Stored data entries:
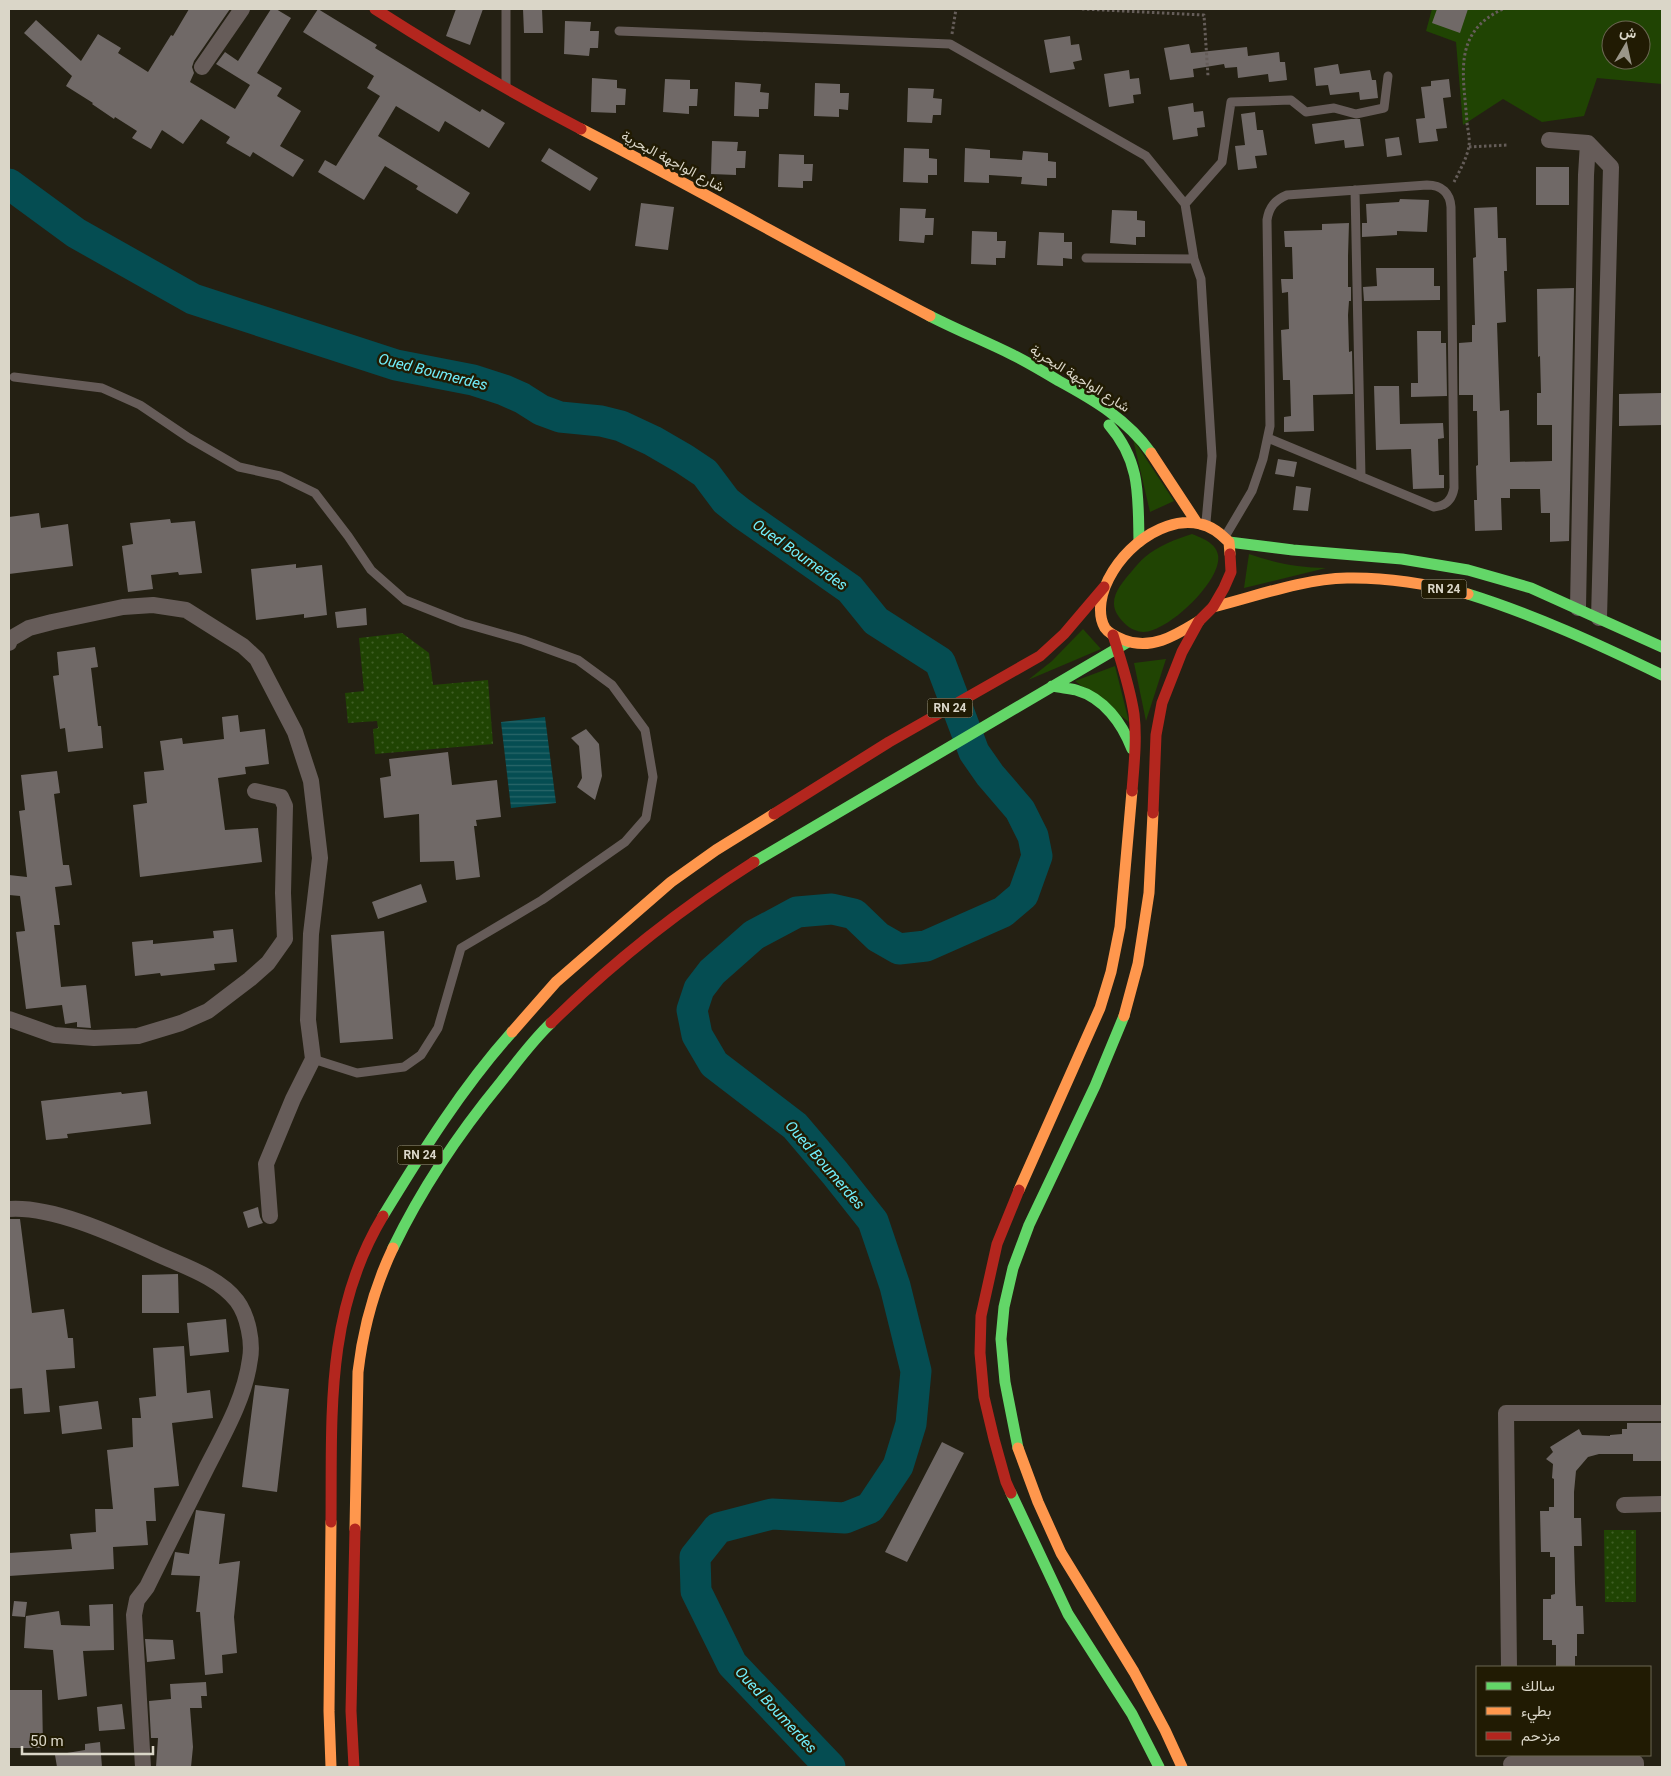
<svg xmlns="http://www.w3.org/2000/svg" width="1671" height="1776" font-family="Roboto,Vazirmatn,sans-serif">
<style>
.grass{fill:#204403;fill-rule:evenodd}
.park{fill:url(#park-dots)}
.water{fill:url(#water-rules)}
.lines{fill:none;stroke-linecap:round;stroke-linejoin:round}
.river{stroke:#054d52;stroke-width:31}
.building{fill:#706967}
.path{stroke:#655d59;stroke-width:3;stroke-dasharray:2.5 2.5;stroke-linecap:butt}
.lane{stroke:#665c59;stroke-width:9}
.street{stroke:#665c59;stroke-width:16}
.fast{stroke:#63d668;stroke-width:11}
.slow{stroke:#ff974d;stroke-width:11}
.jam{stroke:#b3261e;stroke-width:11}
.labels{text-anchor:middle;stroke-width:5;stroke-linejoin:round;paint-order:stroke}
.shield{fill:#211b03;stroke:#a29e8d;stroke-width:1}
.shield-label{font-size:12px;font-weight:bold;fill:#dad6c8}
.street-label{font-size:14px;fill:#dad6c8;stroke:#211b03}
.water-label{font-size:15px;font-style:italic;fill:#71effc;stroke:#211b03}
</style>
<defs>
<pattern id="park-dots" width="8" height="8" patternUnits="userSpaceOnUse" patternTransform="scale(1.25)"><rect width="8" height="8" fill="#204403"/><path d="M2 2h.1M6 6h.1" fill="none" stroke="#405e26" stroke-width="1.8" stroke-linecap="round"/></pattern>
<pattern id="water-rules" width="6" height="5" patternUnits="userSpaceOnUse" patternTransform="scale(1.25)"><rect width="6" height="5" fill="#054d52"/><path d="M0 2.5h6" fill="none" stroke="#296669"/></pattern>
</defs>
<rect width="100%" height="100%" fill="#242013"/>
<path class="grass" d="M1432,9h230v75l-65,-6 -13,38 -42,6 -39,-23 -40,26 -7,-83 -30,-11zM1611,30h30v30h-30z
M1133,439l41,62 -24,11z
M1192,534c10,4 24,9 26,21 5,25 -51,78 -75,77 -11,-1 -18,-7 -24,-15 -13,-17 2,-33 13,-46 4,-5 8,-10 13,-14 13,-11 31,-18 47,-23z
M1249,554c25,9 50,14 77,14l-82,20z
M1083,629l18,20 -73,31 24,-19z
M1166,659l-20,62 -12,-58z
M1115,666l14,56 -54,-41z"/>
<path class="park" d="M402,633l27,20 4,32 55,-5 5,64 -118,10 -2,-25 5,-1 -1,-7 -29,2 -3,-30 19,-2 -5,-53z
M1604,1530h32v72h-31z"/>
<path class="water" d="M545,717l11,86 -45,5 -10,-86z"/>
<g class="lines">
<path class="river" d="M9,184l67,49 117,66 203,66 77,15 31,10 18,8 19,12 19,7 41,4 20,5 32,15 31,18 21,14 21,28 15,12 109,76 26,32 64,41 34,90 16,23 30,35 13,26 4,20 -14,39 -20,17 -77,34 -27,3 -21,-12 -24,-23 -22,-5 -35,3 -43,23 -42,37 -13,17 -7,21 5,25 17,29 81,62 40,47 38,48 22,65 21,85 -5,53 -13,42 -28,42 -25,10 -73,-4 -54,14 -23,29 1,34 36,73 98,103"/>
</g>
<path class="building" d="M189,9h41l-36,52 -2,6 2,6 -4,9 45,27 15,-24 -34,-21 9,-12 13,9 33,-52h5l15,9 -34,55 25,15 -5,8 24,15 -21,35 24,14 -11,17 -40,-25 -3,5 -24,-14 4,-6 -29,-18 -18,25 -21,-14 -11,19 -19,-11 5,-7 -22,-14 -1,2 -22,-15 1,-1 -27,-17 6,-10 -48,-43 12,-13 45,41 17,-27 23,14 -3,5 30,19 23,-37 2,1z
M318,9l59,36 -2,3 105,64 2,-3 23,14 -16,25 -44,-27 -6,11 -43,-26 -18,30 92,57 -13,21 -41,-25 2,-3 -33,-20 -21,34 -46,-28 7,-12 11,6 44,-70 -13,-8 7,-12 -71,-44z
M456,9h27l-13,36 -24,-9z
M523,9h19l1,24h-19z
M1437,9h31l-8,24 -28,-10z
M565,21l26,1 -1,9h9l-1,17h-8l-1,8 -25,-2z
M1070,36l1,9 8,-1 3,16 -9,2 2,7 -25,4 -6,-33z
M1189,44l2,9 56,-6 1,9 31,-4 1,10h5l2,18 -18,2 -1,-8 -30,4 -1,-11 -12,1 -1,-4 -31,5 1,8 -24,3 -6,-32z
M1338,64l2,10 30,-4 2,10h4l2,18 -18,2 -1,-8 -29,3 -2,-10 -12,1 -2,-18z
M1129,70l1,9 9,-1 2,16 -8,1 1,8 -25,4 -5,-33z
M592,78l25,2v8l9,1 -1,16h-9v8l-25,-1z
M665,79l25,1v9h8l-1,17h-8v8l-26,-2z
M1449,79l2,18 -8,1 4,30 -11,1 2,12 -19,2 -3,-24 9,-1 -4,-31 10,-1v-5z
M735,82l26,2 -1,8 9,1 -1,16h-9v8l-25,-1z
M815,83l25,1v9h9l-1,17 -9,-1v8l-25,-1z
M908,88l26,1 -1,9 9,1 -1,16h-8l-1,8 -25,-1z
M1193,103l1,9 9,-1 2,16 -8,1 1,8 -25,4 -5,-33z
M1255,112l2,18h6l4,25 -12,1 2,12 -19,2 -3,-24 10,-1 -4,-31z
M1351,119h9l4,27 -19,2 -1,-8 -29,4 -3,-20z
M1399,137l3,18 -15,2 -2,-18z
M712,141l26,1 -1,9h9l-1,17h-9v7l-25,-1z
M549,148l49,30 -8,13 -49,-30z
M904,148l25,1v9l8,1v16h-9v8l-25,-1z
M965,148l25,2v8l32,2 1,-9 25,2v8l8,1v16h-9v8l-26,-2 1,-7 -33,-2v8l-25,-1z
M779,154l25,1v9h9l-1,17h-9v7l-25,-1z
M1536,167h33v38h-33z
M1400,199l29,1 -2,32 -30,-1v4l-35,2v-14h5l-1,-19 33,-2z
M641,203l33,4 -6,43 -33,-4z
M1497,207l1,31h8l1,33h-3l2,51 -9,1 3,88 9,-1 1,52 42,-1v-36h-15v-32h4l-1,-37 -2,1 -1,-68 37,-1 -5,253 -19,1v-29h-9l-1,-24h-30v9h-9l1,32 -27,1 -1,-31h3l-1,-34 2,-1 -1,-54h-4v-16h-14v-52l13,-1v-17h3l-2,-67 3,-1 -2,-49z
M900,208l26,1 -1,9h9l-1,17h-8l-1,8 -25,-2z
M1112,210l25,1v9l8,1v16h-9v8l-26,-2z
M1349,223l-1,33v31h3v14h-2l-1,14 1,37 3,-1 1,43 -40,1 1,36 -30,1v-15l7,-1 -1,-36h-7l-2,-50 8,-1 -1,-37 -6,1 -1,-14h12l-1,-32h-7l-1,-16 38,-1v-6z
M972,231l25,1v9h9l-1,17h-9v7l-25,-1z
M1039,232l25,1v9h8v17l-9,-1v8l-26,-1z
M1376,268h58v18h6v14l-76,1 -1,-14 14,-1z
M1417,331h24v12h5l1,53 -36,1v-14h7z
M1374,386h25l1,38 43,-1 1,15 -6,1 1,36h5v13l-31,1 -2,-40 -35,1z
M1662,393v32l-43,1v-32z
M1278,459l19,3 -3,15 -19,-3z
M1296,486l15,2 -3,23 -15,-1z
M39,513l2,15 27,-4 5,42 -64,8v-57z
M170,519l1,4 24,-2 7,52 -23,2 -1,-3 -27,3 2,14 -25,3 -6,-46 11,-2 -3,-21z
M296,564v4l26,-3 5,50 -23,3v-4l-48,6 -5,-51z
M366,608l1,17 -30,3 -2,-16z
M95,647l3,20 -7,1 7,58h3l2,22 -35,4 -3,-24 -5,1 -7,-53 6,-1 -2,-23z
M238,715l2,17 25,-3 4,35 -24,3 1,7 -28,4 7,52 33,-2 4,34 -122,15 -7,-72 14,-2 -3,-31 20,-2 -4,-29 22,-3 1,6 41,-5 -2,-22z
M586,729l13,15 3,32 -7,24 -18,-13 5,-9 -3,-32 -8,-8z
M448,752l4,33 45,-5 4,37 -25,3 1,6h-3l6,51 -24,3 -2,-19 -34,1 -1,-48 -35,4 -4,-40 11,-2 -2,-17z
M57,771l3,22 -6,1 9,71h6l3,20 -17,2 5,38h-6l7,62 25,-2 5,43 -14,-1v-5l-12,2 -3,-19 -36,4 -10,-77 9,-1 -5,-35 -11,-1v-20l18,2 -8,-66 6,-1 -4,-35z
M421,884l6,18 -49,17 -6,-17z
M233,929l4,33 -23,2 1,6 -54,6 -1,-3 -25,3 -3,-34 21,-2v4l61,-6 -1,-7z
M384,931l9,108 -53,4 -9,-108z
M147,1091l4,33 -84,10 1,4 -22,2 -5,-39 80,-9 1,2z
M258,1207l2,10 3,6 -15,5 -5,-16z
M9,1219h11l12,94 32,-4 4,29h5l2,30 -29,2 4,42 -26,2 -2,-26 -13,1z
M178,1274l1,39h-37v-38z
M226,1319l3,33 -39,4 -3,-33z
M184,1346l3,47 23,-3 3,28 -41,5 7,63 -25,2 2,33h-10l2,24 -35,2 1,22 -105,7v-23l63,-4 -2,-15 26,-2 -1,-23h18l-6,-59 26,-3 -1,-29h9l-2,-20 17,-2 -3,-48z
M255,1385l34,4 -12,103 -35,-5z
M98,1401l4,28 -40,5 -3,-28z
M1627,1423h35l-1,38h-28v-7h-34l-11,3 -12,14 -2,21v26h7l1,28h-8l1,37 1,23h7l1,28h-7v22h-2v11h-19v-22h-4v-5h-9v-41h8v-4l4,-1v-37h-5v-5h-9l-1,-41h9v-4h5v-28l-2,-1 1,-14 -7,-5 7,-7 -3,-5 29,-18 3,6 28,1v-1l12,-1v-5h5z
M942,1442l22,11 -57,109 -22,-10z
M196,1510l29,4 -6,50 21,-3 -6,56 3,36 -15,2 1,18 -18,2 -5,-63h-4l4,-36 -29,-1 4,-23 14,2z
M14,1601l13,1 -2,15 -13,-1z
M113,1604l1,46 -31,1 4,45 -29,4 -5,-50 -29,-2 2,-32 33,-5 2,14 29,1 -1,-21z
M145,1639l28,1 2,19 -28,3z
M206,1682l1,14h-6l1,12h-12l3,39 -2,20h-35l2,-29h-7l-2,-37 22,-2 -1,-15z
M9,1690h33l1,58h-34z
M122,1704l3,25 -26,2 -2,-24z
M100,1742l2,25h-45l-2,-12 30,-5v-6z"/>
<g class="lines">
<path class="path" d="M1082,9l122,6 4,61
M952,34l4,-25
M1469,147l38,-2
M1454,182c5,-10 13,-24 15,-36 1,-7 -1,-15 -2,-23 -3,-47 -16,-90 36,-114"/>
<path class="lane" d="M506,9v77
M619,31l331,13 196,112 39,48 9,55 7,20 11,177 -6,66
M1355,190l6,287
M1185,204l37,-42 9,-60 60,-2 15,12 28,-4 22,6 28,-6 4,-32
M1086,258l108,1
M14,377l88,11 38,17 49,33 50,29 41,9 35,17 33,43 23,34 34,30 58,23 60,17 55,20 34,25 33,45 8,47 -7,41 -21,24 -83,58 -81,48 -23,80 -17,27 -17,12 -47,6 -44,-14
M1226,535l26,-44 11,-32 7,-33 -3,-206c2,-13 8,-20 20,-25l140,-10c15,0 23,8 24,22l3,281c-2,12 -8,18 -20,19l-166,-69"/>
<path class="street" d="M202,67l40,-58
M1549,140l39,3
M1578,608l8,-433 2,-32 23,24 -12,451
M9,643l1,-4 19,-11 23,-6 71,-15 30,-2 33,5 57,36 14,13 38,73 16,49 9,77 -9,76 -3,86 5,39 -20,40 -27,65 4,52
M9,1019l45,16 40,3 44,-2 43,-13 27,-12 42,-32 18,-16 17,-24 -2,-46 2,-87 -4,-9 -26,-6
M9,1209c43,-3 104,25 144,43 27,13 65,24 84,49 11,15 16,41 13,58 -5,38 -25,73 -42,106 -20,40 -41,81 -61,122l-10,13 -3,15 9,152
M1624,1505l38,-1
M1509,1667l-3,-254h156
M1511,1764l125,-1v4"/>
<path class="fast" d="M930,316c27,14 55,25 83,39 16,8 31,17 46,26 35,19 69,39 92,72
M1109,425c32,37 29,71 30,117
M1229,542l64,8 109,9 66,11 63,18 131,59
M1468,594c67,21 130,50 194,81
M1052,686c8,2 16,2 24,4 28,8 46,33 56,59
M754,862l374,-220
M383,1216c39,-64 79,-128 129,-184
M393,1248c29,-60 66,-115 108,-166 16,-20 31,-41 50,-59
M1018,1448l-13,-66 -4,-43 3,-32 9,-39 16,-43 66,-139 29,-70
M1011,1493l57,121 64,100 27,53"/>
<path class="slow" d="M581,129c117,60 232,126 349,187
M1151,453l46,70
M1213,607c44,-11 89,-28 134,-29 42,-1 81,6 121,16
M1199,621c-23,14 -48,30 -75,19 -7,-3 -15,-6 -19,-12 -5,-8 -5,-18 -4,-26 6,-41 56,-88 99,-78 12,2 21,10 29,18l1,12
M1124,1016l14,-52 11,-71 4,-80
M512,1032l44,-50 115,-100 45,-32 58,-36
M1019,1190l81,-182 11,-36 9,-45 12,-136
M1018,1448l20,54 23,51 73,119 31,58 17,37
M331,1522l-2,189 2,56
M355,1529l3,-157c5,-43 16,-84 35,-124"/>
<path class="jam" d="M375,9c67,43 135,83 206,120
M1113,635c8,26 17,52 21,79 3,25 0,51 -2,77
M1153,813l3,-78 6,-32 20,-51 17,-31 14,-14 11,-19 7,-16 -1,-18
M774,814l115,-72 151,-86 24,-22 40,-47
M551,1023c62,-61 129,-114 203,-161
M1011,1493l-5,-11 -12,-43 -10,-42 -4,-44 1,-37 16,-72 22,-54
M331,1522c1,-107 -6,-210 52,-306
M354,1767l-3,-56 4,-182"/>
</g>
<g class="labels">
<g class="shield">
<rect x="1421.5" y="579.5" width="45" height="19" rx="4"/>
<rect x="927.5" y="698.5" width="45" height="19" rx="4"/>
<rect x="397.5" y="1145.5" width="45" height="19" rx="4"/>
</g>
<g class="shield-label">
<text x="1444" y="593">RN 24</text>
<text x="950" y="712">RN 24</text>
<text x="420" y="1159">RN 24</text>
</g>
<g class="street-label">
<text transform="translate(673 161) rotate(28)" y="5">شارع الواجهة البحرية</text>
<text transform="translate(1080 378) rotate(32)" y="5">شارع الواجهة البحرية</text>
</g>
<g class="water-label">
<text transform="translate(433 372) rotate(14)" y="5">Oued Boumerdes</text>
<text transform="translate(800 555) rotate(35)" y="5">Oued Boumerdes</text>
<text transform="translate(825 1165) rotate(49)" y="5">Oued Boumerdes</text>
<text transform="translate(776 1710) rotate(47)" y="5">Oued Boumerdes</text>
</g>
</g>
<rect width="1671" height="1776" fill="none" stroke="#dad6c8" stroke-width="20"/>
<rect x="1476" y="1666" width="175" height="90" fill="#211b03" stroke="#6b6652"/>
<rect x="1486" y="1682" width="25" height="8" fill="#63d668" stroke="#6b6652"/>
<text x="1521" y="1691" font-size="15" fill="#dad6c8">سالك</text>
<rect x="1486" y="1707" width="25" height="8" fill="#ff974d" stroke="#6b6652"/>
<text x="1521" y="1716" font-size="15" fill="#dad6c8">بطيء</text>
<rect x="1486" y="1732" width="25" height="8" fill="#b3261e" stroke="#6b6652"/>
<text x="1521" y="1741" font-size="15" fill="#dad6c8">مزدحم</text>
<g transform="translate(1626 45) rotate(9)"><circle r="24" fill="#211b03" stroke="#6b6652"/>
<path d="M0-4L9 19L0 12L-9 19Z" fill="#9a9689"/>
<text y="-8" font-size="14" font-weight="bold" text-anchor="middle" fill="#dad6c8">ش</text>
</g>
<path d="M22 1746v8h131v-8" fill="none" stroke="#dad6c8" stroke-width="2.5"/>
<text x="30" y="1746" font-size="15" fill="#dad6c8" stroke="#211b03" stroke-width="4" paint-order="stroke">50 m</text>
</svg>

Problem details
Would you retype the lines above from the one with "M14,377l88,11 38,17 49,33" down to the one with "M1468,594c67,21 130,50 194,81", word for word, both ends included and no other lines?

Written solution
M14,377l88,11 38,17 49,33 50,29 41,9 35,17 33,43 23,34 34,30 58,23 60,17 55,20 34,25 33,45 8,47 -7,41 -21,24 -83,58 -81,48 -23,80 -17,27 -17,12 -47,6 -44,-14
M1226,535l26,-44 11,-32 7,-33 -3,-206c2,-13 8,-20 20,-25l140,-10c15,0 23,8 24,22l3,281c-2,12 -8,18 -20,19l-166,-69"/>
<path class="street" d="M202,67l40,-58
M1549,140l39,3
M1578,608l8,-433 2,-32 23,24 -12,451
M9,643l1,-4 19,-11 23,-6 71,-15 30,-2 33,5 57,36 14,13 38,73 16,49 9,77 -9,76 -3,86 5,39 -20,40 -27,65 4,52
M9,1019l45,16 40,3 44,-2 43,-13 27,-12 42,-32 18,-16 17,-24 -2,-46 2,-87 -4,-9 -26,-6
M9,1209c43,-3 104,25 144,43 27,13 65,24 84,49 11,15 16,41 13,58 -5,38 -25,73 -42,106 -20,40 -41,81 -61,122l-10,13 -3,15 9,152
M1624,1505l38,-1
M1509,1667l-3,-254h156
M1511,1764l125,-1v4"/>
<path class="fast" d="M930,316c27,14 55,25 83,39 16,8 31,17 46,26 35,19 69,39 92,72
M1109,425c32,37 29,71 30,117
M1229,542l64,8 109,9 66,11 63,18 131,59
M1468,594c67,21 130,50 194,81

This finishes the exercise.